②評価を正しくして各相続人が納得すれば公平に遺産分割できます。
③小規模宅地等の特例が適用できれば相続税額の軽減につながります。
代償分割のデメリット
①代償金を支払う財力が必要です。
②価格評価に対して相続人の間で意見が分かれ、遺産分割協議がまとまらないことがあります。
③原則代償金には贈与税はかかりませんが、遺産の評価よりも高い代償金を支払ったり、遺産分割協議書に代償分割の記載がなかったりすると贈与とみなされることがあります。
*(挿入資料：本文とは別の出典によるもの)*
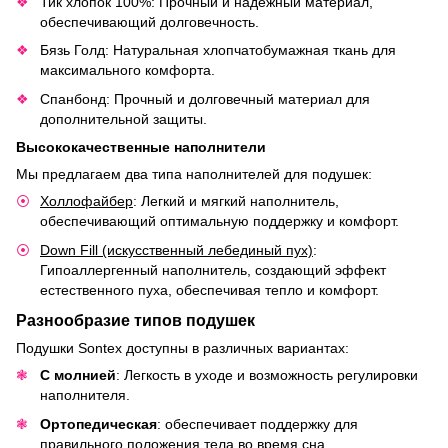
Тик хлопок 100%: Прочный и надежный материал,
обеспечивающий долговечность.
Бязь Голд: Натуральная хлопчатобумажная ткань для
максимального комфорта.
Спанбонд: Прочный и долговечный материал для
дополнительной защиты.
Высококачественные наполнители
Мы предлагаем два типа наполнителей для подушек:
Холлофайбер
: Легкий и мягкий наполнитель,
обеспечивающий оптимальную поддержку и комфорт.
Down Fill (искусственный лебединый пух)
:
Гипоаллергенный наполнитель, создающий эффект
естественного пуха, обеспечивая тепло и комфорт.
Разнообразие типов подушек
Подушки Sontex доступны в различных вариантах:
С молнией
: Легкость в уходе и возможность регулировки
наполнителя.
Ортопедическая
: обеспечивает поддержку для
правильного положения тела во время сна.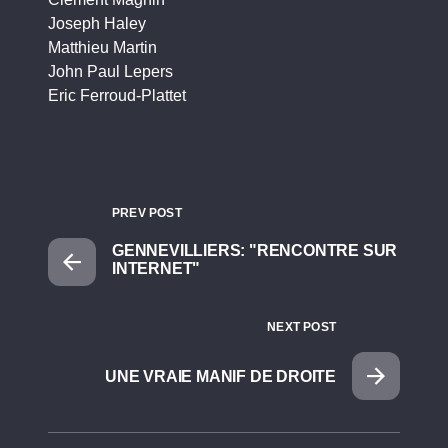
Joseph Haley
Matthieu Martin
John Paul Lepers
Eric Ferroud-Plattet
PREV POST
GENNEVILLIERS: "RENCONTRE SUR
INTERNET"
NEXT POST
UNE VRAIE MANIF DE DROITE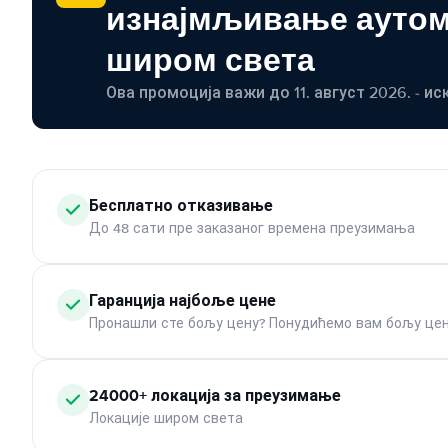
изнајмљивање ауто
широм света
Ова промоција важи до 11. август 2026. - ис
Бесплатно отказивање
До 48 сати пре заказаног времена преузимања
Гаранција најбоље цене
Пронашли сте бољу цену? Понудићемо вам бољу цен
24000+ локација за преузимање
Локације широм света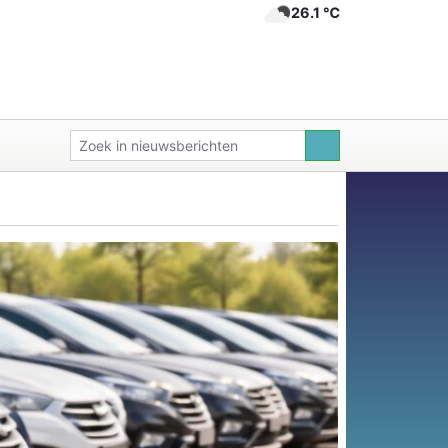
26.1 ℃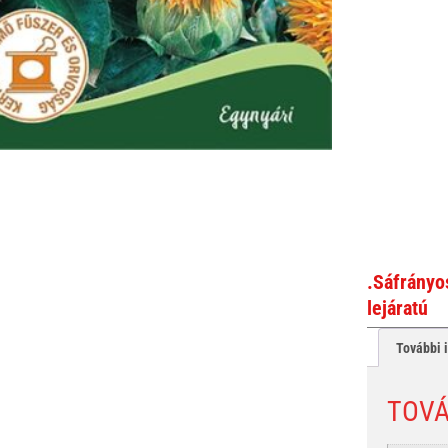
.Sáfrányo
lejáratú
További 
TOVÁ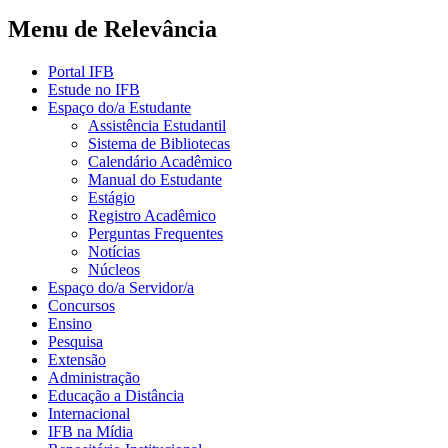
Menu de Relevância
Portal IFB
Estude no IFB
Espaço do/a Estudante
Assistência Estudantil
Sistema de Bibliotecas
Calendário Acadêmico
Manual do Estudante
Estágio
Registro Acadêmico
Perguntas Frequentes
Notícias
Núcleos
Espaço do/a Servidor/a
Concursos
Ensino
Pesquisa
Extensão
Administração
Educação a Distância
Internacional
IFB na Mídia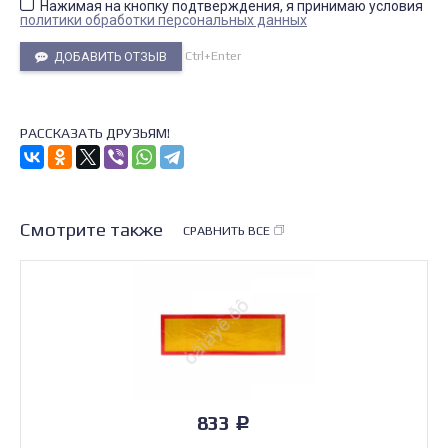
Нажимая на кнопку подтверждения, я принимаю условия
политики обработки персональных данных
Ctrl+Enter
ДОБАВИТЬ ОТЗЫВ
РАССКАЗАТЬ ДРУЗЬЯМ!
Смотрите также
СРАВНИТЬ ВСЕ
833
Р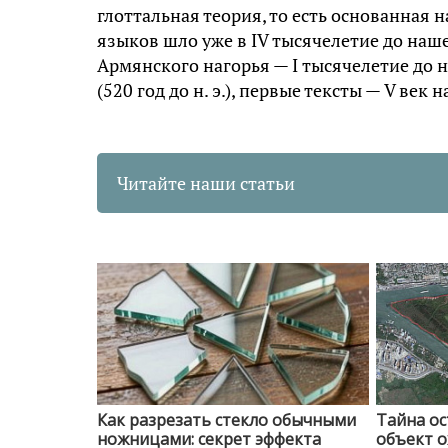
глоттальная теория, то есть основанная
языков шло уже в IV тысячелетие до наш
Армянского нагорья — I тысячелетие до 
(520 год до н. э.), первые тексты — V век 
Читайте наши статьи
Как разрезать стекло обычными
Тайна ос
ножницами: секрет эффекта
объект о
④代償として現金ではなく不動産などで支払う場合は、譲渡所得税がかかる場合があります。
代償分割の相続税計算
代償分割では各相続人の課税価格の計算方法が、代償分割の対象となった遺産の評価額に相続税評価額を使った場合と代償分割時の時価を使った場合とで違います。ここでは詳細の説明は省略しますが、相続税がかかり、または小規模宅地等の利用で相続税の申告が必要な場合は、税理士に相談して申告したほうが安心です。
代償分割が行われた場合の相続の課税価格の計算(国税庁HP)はこちら
換価分割
換価分割とは、不動産や株式など換金できる遺産を売却して、その売買代金を分ける方法です。
換価分割のメリット
①現物分割や代償分割で生じる遺産の評価による不公平感がありません。なお最近では誰も利用する予定のない相続空き家を売却して分ける事例が多くなっています。
②代償分割では遺産を相続した相続人に代償金を支払う資力が必要ですが、換価分割では必要ありません。
換価分割のデメリット
売却にともなう諸経費(不動産仲介手数料等)や譲渡所得税が発生する場合があります。なお相続開始から一定期間内に譲渡した場合に、支払った相続税額の一定金額を譲渡資産の取得費に加算することができます。また、要件を満たした相続空き家を売却した場合は、譲渡所得の3000万円特別控除(相続人が3名以上の場合は2000万円/人)が利用できます(時限措置)。